▶ _Passage for review_
::::

I can’t follow recipes the whole way – the right way – to actually make a meal what it is supposed to be. Someone eating at my house might say, how the hell is this a soufflé? And I’d just stand there like a jackass, mumbling, There’s eggs in soufflé I think, right? There’s a lot of mumbling going on.

I mumbled too, when the waiter took my order and because of the mumbles, he wrote down the wrong thing. Then he brought out the wrong thing. Then I had to send back the wrong thing.

Now I’m plateless, while everyone else eats, and I’m listening to our friend Karen talk, and Karen says, “This restaurant is strange because there are mirrors that go all the way down the hallway, and it’s like a periscope effect, you can see the people walking in and out of the bathroom, and you can see all the way down to the office …”

It’s true, I look at the wall and there is the reflection of the manager of this Italian restaurant, sitting at his desk, in his socks and his shorts, clicking away at a computer. He looks bored and listless. He’s slouching.

::::

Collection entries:

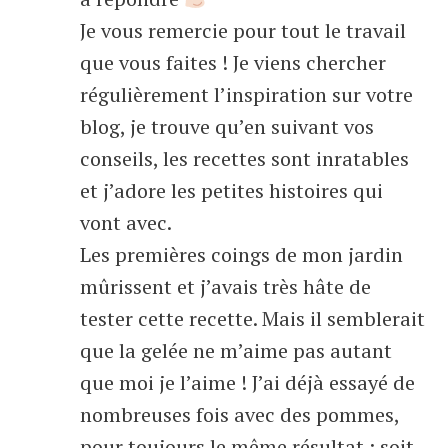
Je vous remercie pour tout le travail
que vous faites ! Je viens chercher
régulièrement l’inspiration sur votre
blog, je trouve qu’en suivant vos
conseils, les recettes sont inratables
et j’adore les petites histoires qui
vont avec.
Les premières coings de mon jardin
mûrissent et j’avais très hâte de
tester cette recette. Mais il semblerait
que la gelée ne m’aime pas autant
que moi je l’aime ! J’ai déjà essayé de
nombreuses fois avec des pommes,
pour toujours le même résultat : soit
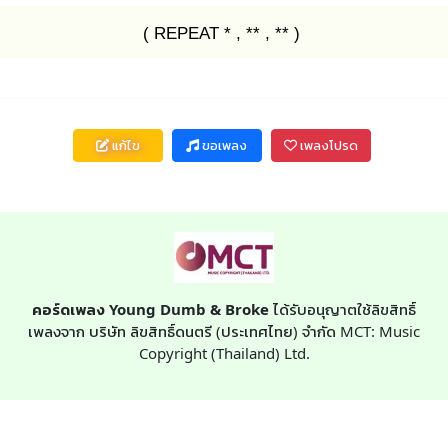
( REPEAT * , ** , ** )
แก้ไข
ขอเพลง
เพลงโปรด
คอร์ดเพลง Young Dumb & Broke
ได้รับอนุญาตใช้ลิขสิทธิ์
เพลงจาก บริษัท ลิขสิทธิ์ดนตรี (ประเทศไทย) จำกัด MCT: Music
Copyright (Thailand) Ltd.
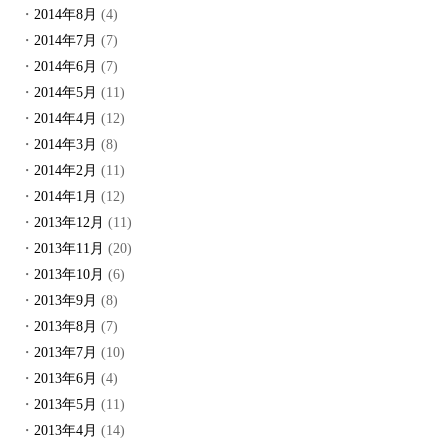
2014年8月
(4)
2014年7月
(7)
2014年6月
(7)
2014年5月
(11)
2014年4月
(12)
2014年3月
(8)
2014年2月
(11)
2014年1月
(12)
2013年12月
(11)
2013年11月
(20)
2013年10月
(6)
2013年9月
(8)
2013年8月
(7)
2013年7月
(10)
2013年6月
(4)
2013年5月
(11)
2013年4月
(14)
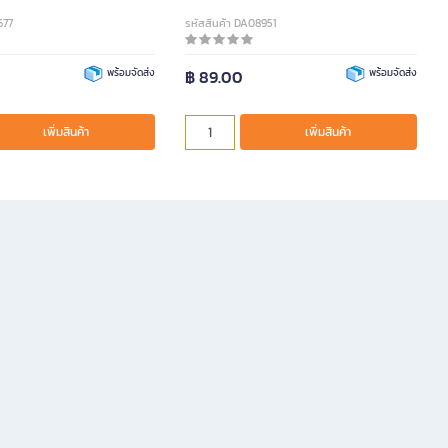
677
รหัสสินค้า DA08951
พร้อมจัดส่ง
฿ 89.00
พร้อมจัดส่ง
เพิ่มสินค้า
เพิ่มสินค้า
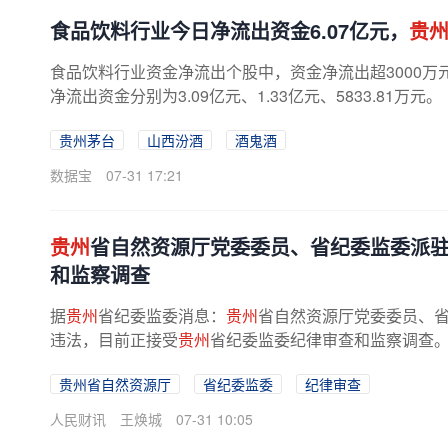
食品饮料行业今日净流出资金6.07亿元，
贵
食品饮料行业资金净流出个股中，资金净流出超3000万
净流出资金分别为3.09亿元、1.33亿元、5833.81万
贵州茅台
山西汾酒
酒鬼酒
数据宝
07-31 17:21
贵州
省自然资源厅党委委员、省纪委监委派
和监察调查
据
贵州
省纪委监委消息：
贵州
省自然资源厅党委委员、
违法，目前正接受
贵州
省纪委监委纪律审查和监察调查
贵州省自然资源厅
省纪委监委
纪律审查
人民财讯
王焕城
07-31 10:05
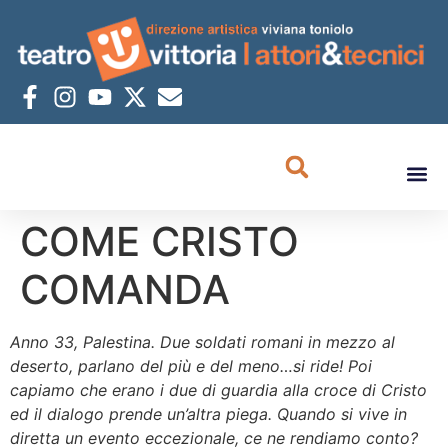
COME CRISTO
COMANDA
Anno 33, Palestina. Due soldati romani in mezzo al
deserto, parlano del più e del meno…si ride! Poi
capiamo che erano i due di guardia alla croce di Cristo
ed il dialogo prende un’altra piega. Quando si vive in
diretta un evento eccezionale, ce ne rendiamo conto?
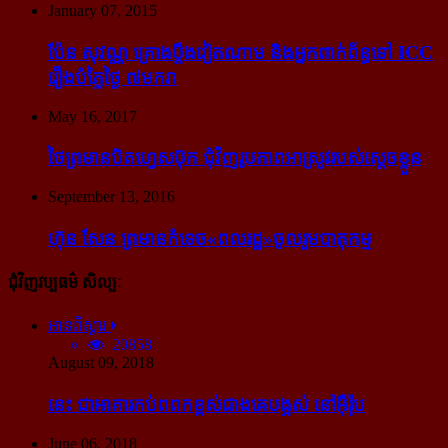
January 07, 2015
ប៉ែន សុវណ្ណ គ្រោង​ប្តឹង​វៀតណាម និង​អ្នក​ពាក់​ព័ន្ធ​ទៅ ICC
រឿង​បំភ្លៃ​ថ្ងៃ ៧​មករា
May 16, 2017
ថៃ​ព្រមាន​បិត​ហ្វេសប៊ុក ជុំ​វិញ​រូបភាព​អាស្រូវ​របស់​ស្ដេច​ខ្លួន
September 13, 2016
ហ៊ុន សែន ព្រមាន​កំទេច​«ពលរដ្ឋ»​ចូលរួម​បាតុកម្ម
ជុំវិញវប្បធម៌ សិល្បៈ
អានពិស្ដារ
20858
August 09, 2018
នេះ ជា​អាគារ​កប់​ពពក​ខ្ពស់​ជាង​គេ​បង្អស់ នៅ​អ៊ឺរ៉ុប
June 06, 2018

::::

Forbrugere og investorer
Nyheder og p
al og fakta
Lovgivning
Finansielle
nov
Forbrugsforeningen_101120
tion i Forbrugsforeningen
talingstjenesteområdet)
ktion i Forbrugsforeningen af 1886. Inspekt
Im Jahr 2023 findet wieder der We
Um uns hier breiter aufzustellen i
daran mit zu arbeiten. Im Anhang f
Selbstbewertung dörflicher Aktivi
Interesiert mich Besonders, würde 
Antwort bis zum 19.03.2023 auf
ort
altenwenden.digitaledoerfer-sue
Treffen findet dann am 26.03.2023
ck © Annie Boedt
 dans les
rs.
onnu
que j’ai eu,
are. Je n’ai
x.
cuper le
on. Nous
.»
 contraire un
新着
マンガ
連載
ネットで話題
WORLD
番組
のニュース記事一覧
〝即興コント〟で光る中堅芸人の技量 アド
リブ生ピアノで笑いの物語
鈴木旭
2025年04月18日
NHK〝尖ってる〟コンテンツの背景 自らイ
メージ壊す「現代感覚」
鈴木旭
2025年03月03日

::::

▶ _Using the information_
A - Rewrite these entries as a numbered list, starting with the line that contains "January 07, 2015" and going on through the line that contains "June 06, 2018", with blank lines left out.
B - Please extend the story about the dinner at the Italian restaurant, picking up from where it stops.

▶ _Results of the tasks_
A -
1. January 07, 2015
2. ប៉ែន សុវណ្ណ គ្រោង​ប្តឹង​វៀតណាម និង​អ្នក​ពាក់​ព័ន្ធ​ទៅ ICC
3. រឿង​បំភ្លៃ​ថ្ងៃ ៧​មករា
4. May 16, 2017
5. ថៃ​ព្រមាន​បិត​ហ្វេសប៊ុក ជុំ​វិញ​រូបភាព​អាស្រូវ​របស់​ស្ដេច​ខ្លួន
6. September 13, 2016
7. ហ៊ុន សែន ព្រមាន​កំទេច​«ពលរដ្ឋ»​ចូលរួម​បាតុកម្ម
8. ជុំវិញវប្បធម៌ សិល្បៈ
9. អានពិស្ដារ
10. 20858
11. August 09, 2018
12. នេះ ជា​អាគារ​កប់​ពពក​ខ្ពស់​ជាង​គេ​បង្អស់ នៅ​អ៊ឺរ៉ុប
13. June 06, 2018

B -
My friend from Oakland continues on about art, “Of all the steaks we cooked in restaurants, nobody ever sent a steak back, for years nobody sent a steak back. Or if they did, it was because they were confused about what medium-rare is. But the cooks would gather around in the back and make a little slice and we’d look and, ah look at that, perfect amount of pink, this person doesn’t know what what they want is called. So back into the oven the steak goes, make that sucker crispy.”

What’s the trick for broccoli? What’s the trick for split pea soup? A poem is grilled cheese sandwich with provolone and ripe green tomato. An abstract painting is a stir fry made from things discovered in the fridge, just about to go bad. Music is seventy-five bean chili and you don’t have to kill any animals to make anyone dance.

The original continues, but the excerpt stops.